Você levanta, veste-se, lava o rosto no banheiro e segue até a cozinha onde prepara o breakfast. Uma torrada de pão integral com uma fatia de queijo muzzarela e outra de peito de peru. Uma xícara de café preto com três gotas de aspartame. Um pote de iogurte e uma banana. O remédio para a hipertensão, o comprimido para o colesterol, o complexo de vitaminas e… uma última pastilha que você nem lembra mais para o que serve.

Enquanto escova os dentes você revista a carteira onde há apenas algumas poucas cédulas e checa a hora e as possíveis mensagens no celular, tentando fazer tudo isso junto da forma mais eficiente e menos estabanada possível. Mensagens automáticas, ofertas de planos de celular, inclusive do plano de celular que você já tem no seu próprio celular, são o que há para se ver.

Contrariado com as mensagens, você tosse e cospe a espuma da pasta de dente na pia do banheiro, tentando não se engasgar. Colhe água da torneira com a concha da mão, sorvendo-a e fazendo alguns gargarejos.

Você se olha no espelho. Penteia os cabelos. As covas ao redor dos olhos parecem ser as mesmas de sempre, mesmo você sabendo que elas sequer existiam uma década antes.

Você deixa o apartamento, duas voltas nas chaves das duas fechaduras, e segue pelo corredor do terceiro andar. Alguém passa por você. Seu aceno de cabeça silencioso é correspondido de forma análoga pelo vizinho, e ambos seguem seus caminhos pelo corredor tomado pela penumbra.

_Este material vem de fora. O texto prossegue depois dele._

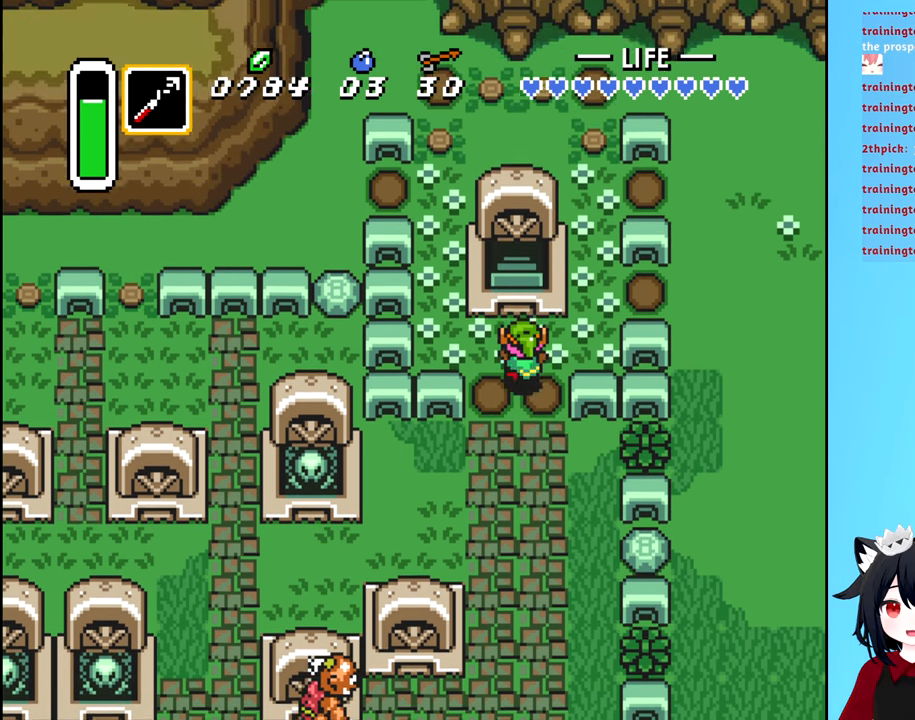
{"buttons": ["DPAD_UP"], "events": []}
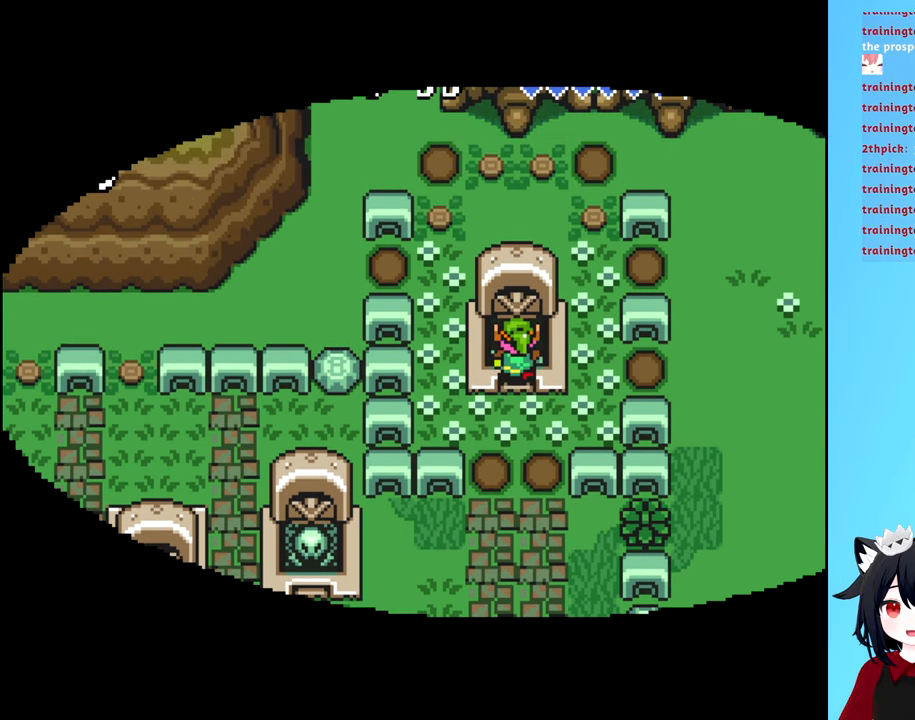
{"buttons": [], "events": [[133, "DPAD_UP", "up"]]}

Você chama o elevador e o aguarda. Quando a porta se abre, você entra e aperta o botão do andar térreo. Como de costume, você ouve o estrépito de mecanismos e engrenagens e cabos invisíveis que se atritam. Prédio antigo. Elevador jurássico. Sorte que ainda funciona.

Atravessando o corredor que dá acesso ao exterior, você cumprimenta o porteiro e inicia sua caminhada rumo ao trabalho.

O movimento começa a se intensificar, as pessoas abandonando a letargia do final de semana e tomando conta da cidade grande, prenunciando mais uma segunda-feira de trabalho e correria.

A barulheira do movimento se intensifica e você puxa os fones de ouvido do celular e pendura as extremidades em seus ouvidos, acionando os solos de guitarra de um grupo de rock psicodélico dos anos setenta, cujos acordes e vocais harmoniosos e dissonantes o acalmam e distraem.

Enquanto caminha ao som da música, você observa a repetição monótona de carros e ônibus passando pelas ruas e as pessoas andando pelas calçadas, lotando-as aos poucos.

Você vê os grandes prédios que tentam bloquear a imagem do céu azul, em mais um dia de temperatura agradável, sem nuvens.

Lojas e butiques abrem suas portas disputando espaço com ambulantes que espalham suas mercadorias sobre toalhas pelo piso do passeio público.

Você observa as pessoas vindo em sua direção. Homens de óculos escuros e ternos e maletas e expressões ausentes. Mulheres elegantes e formosas de saltos e bustos altos com olhares insinuantes. Jovens apressados com suas mochilas e bonés enormes. Crianças uniformizadas de acordo com os padrões de suas escolas ou da moda. Mães carregando criancinhas choronas. Skaters e motoqueiros atravessando os engarrafamentos diante dos semáforos fechados com grande habilidade e muito estrépito, provocando reclamações e buzinas de gente inconformada dentro dos carros que deveriam estar andando.

Um conhecido o cumprimenta.

Você sorri.

E é sorridente, assoviando uma bela canção, que você prossegue em seu caminho rumo ao trabalho.